Falmouth Academy students are not afraid to ask for help. Perhaps it’s the small class sizes, the availability of our teachers outside of class, all-school meeting, our ever-improving advisory program, or the fact that their teachers are often also their coaches and directors, but students just trust their teachers; they know they want them to be successful, that they want them to learn. 

But I think, “God helps those who help themselves,” the familiar proverb, variations of which pop up in Greek literature, Aesop’s Fables, the Bible, and the Quran, applies to our academic climate as well. I sometimes wonder if we modern parents and teachers (perhaps along with the internet?) have been a little too helpful to our children, conditioning them to employ, “Will you help me?” as a clever stand-in for, “Can you give me the answer? Getting it myself is awfully inconvenient, and I am not in the mood for heavy lifting at the moment.” 

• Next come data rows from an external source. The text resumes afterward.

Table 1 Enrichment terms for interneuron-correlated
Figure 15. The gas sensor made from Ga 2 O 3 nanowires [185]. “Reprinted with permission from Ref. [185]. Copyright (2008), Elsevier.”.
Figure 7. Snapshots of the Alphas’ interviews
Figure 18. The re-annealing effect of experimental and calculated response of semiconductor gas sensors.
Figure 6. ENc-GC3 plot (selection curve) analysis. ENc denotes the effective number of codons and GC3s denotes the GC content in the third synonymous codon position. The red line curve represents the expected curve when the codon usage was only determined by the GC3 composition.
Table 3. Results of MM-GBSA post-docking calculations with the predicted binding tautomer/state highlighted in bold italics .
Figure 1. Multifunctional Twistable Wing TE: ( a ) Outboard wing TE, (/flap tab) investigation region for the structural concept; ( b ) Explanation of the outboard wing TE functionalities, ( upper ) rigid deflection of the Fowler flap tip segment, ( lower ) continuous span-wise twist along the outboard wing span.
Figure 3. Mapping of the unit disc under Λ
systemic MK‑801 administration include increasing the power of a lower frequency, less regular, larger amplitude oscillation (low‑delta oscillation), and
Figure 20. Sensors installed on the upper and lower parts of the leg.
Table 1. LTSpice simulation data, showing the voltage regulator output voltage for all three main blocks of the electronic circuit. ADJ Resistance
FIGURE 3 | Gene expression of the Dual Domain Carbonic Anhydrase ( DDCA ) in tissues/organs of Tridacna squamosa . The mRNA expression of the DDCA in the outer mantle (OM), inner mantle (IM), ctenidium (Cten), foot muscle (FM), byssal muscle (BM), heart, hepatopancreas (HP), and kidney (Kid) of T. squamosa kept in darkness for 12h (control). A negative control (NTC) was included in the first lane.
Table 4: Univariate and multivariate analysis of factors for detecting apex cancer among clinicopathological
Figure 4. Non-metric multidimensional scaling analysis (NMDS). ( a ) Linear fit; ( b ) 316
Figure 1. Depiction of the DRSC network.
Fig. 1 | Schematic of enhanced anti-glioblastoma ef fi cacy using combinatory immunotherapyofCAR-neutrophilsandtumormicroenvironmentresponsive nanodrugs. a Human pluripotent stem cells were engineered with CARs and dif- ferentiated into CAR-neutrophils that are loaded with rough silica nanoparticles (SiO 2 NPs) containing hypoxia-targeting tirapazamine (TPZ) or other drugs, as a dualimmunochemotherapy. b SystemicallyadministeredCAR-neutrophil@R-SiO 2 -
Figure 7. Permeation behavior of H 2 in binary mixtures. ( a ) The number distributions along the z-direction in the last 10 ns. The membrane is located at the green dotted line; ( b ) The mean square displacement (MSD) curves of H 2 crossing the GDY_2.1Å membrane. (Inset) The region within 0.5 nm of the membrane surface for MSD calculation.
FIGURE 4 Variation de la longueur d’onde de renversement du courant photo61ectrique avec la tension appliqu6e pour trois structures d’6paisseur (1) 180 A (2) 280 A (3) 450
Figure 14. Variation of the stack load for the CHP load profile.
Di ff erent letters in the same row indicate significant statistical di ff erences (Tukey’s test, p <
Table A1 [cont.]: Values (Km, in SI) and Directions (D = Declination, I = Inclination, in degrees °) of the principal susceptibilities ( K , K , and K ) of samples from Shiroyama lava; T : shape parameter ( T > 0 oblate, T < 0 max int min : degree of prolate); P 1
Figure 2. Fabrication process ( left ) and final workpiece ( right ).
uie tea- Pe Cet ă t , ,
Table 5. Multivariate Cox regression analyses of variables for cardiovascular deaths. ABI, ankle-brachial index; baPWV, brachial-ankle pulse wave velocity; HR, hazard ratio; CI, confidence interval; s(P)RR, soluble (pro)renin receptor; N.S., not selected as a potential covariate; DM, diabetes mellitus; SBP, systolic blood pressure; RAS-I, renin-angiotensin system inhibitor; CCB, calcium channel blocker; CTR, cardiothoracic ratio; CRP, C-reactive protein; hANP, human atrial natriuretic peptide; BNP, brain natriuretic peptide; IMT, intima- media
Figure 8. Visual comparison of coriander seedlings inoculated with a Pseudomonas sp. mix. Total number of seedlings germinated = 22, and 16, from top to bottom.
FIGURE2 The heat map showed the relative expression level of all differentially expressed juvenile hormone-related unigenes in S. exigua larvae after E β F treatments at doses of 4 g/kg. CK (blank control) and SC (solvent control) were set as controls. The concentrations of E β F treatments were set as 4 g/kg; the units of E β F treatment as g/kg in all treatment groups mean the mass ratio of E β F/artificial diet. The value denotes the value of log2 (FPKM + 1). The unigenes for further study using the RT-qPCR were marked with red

Teachers who intentionally design struggle into their assignments, who answer questions with questions, who speak just above their students’ heads, or who design problems just out of reach, are sometimes unfairly criticized as not being helpful. I have heard students and parents say of such a teacher, “He doesn’t teach.” Indeed, I recently came across a study that suggests just the opposite: that there is actually an inverse relationship between math teachers who are perceived by students as helpful and the long term math retention of those very students! 

So perhaps it is better to say, we are here to help you help yourself. It was not The Beatles but The Four Tops who sang, “I can’t help myself.” We respectfully disagree. When asked for bread, the best teachers offer bread crumbs, thoughtfully laid out clues that, with a little effort and creativity, lead, eventually, to the solution.

And so, the best school not only teaches its students how to ask for help, perhaps, more importantly, it teaches them when.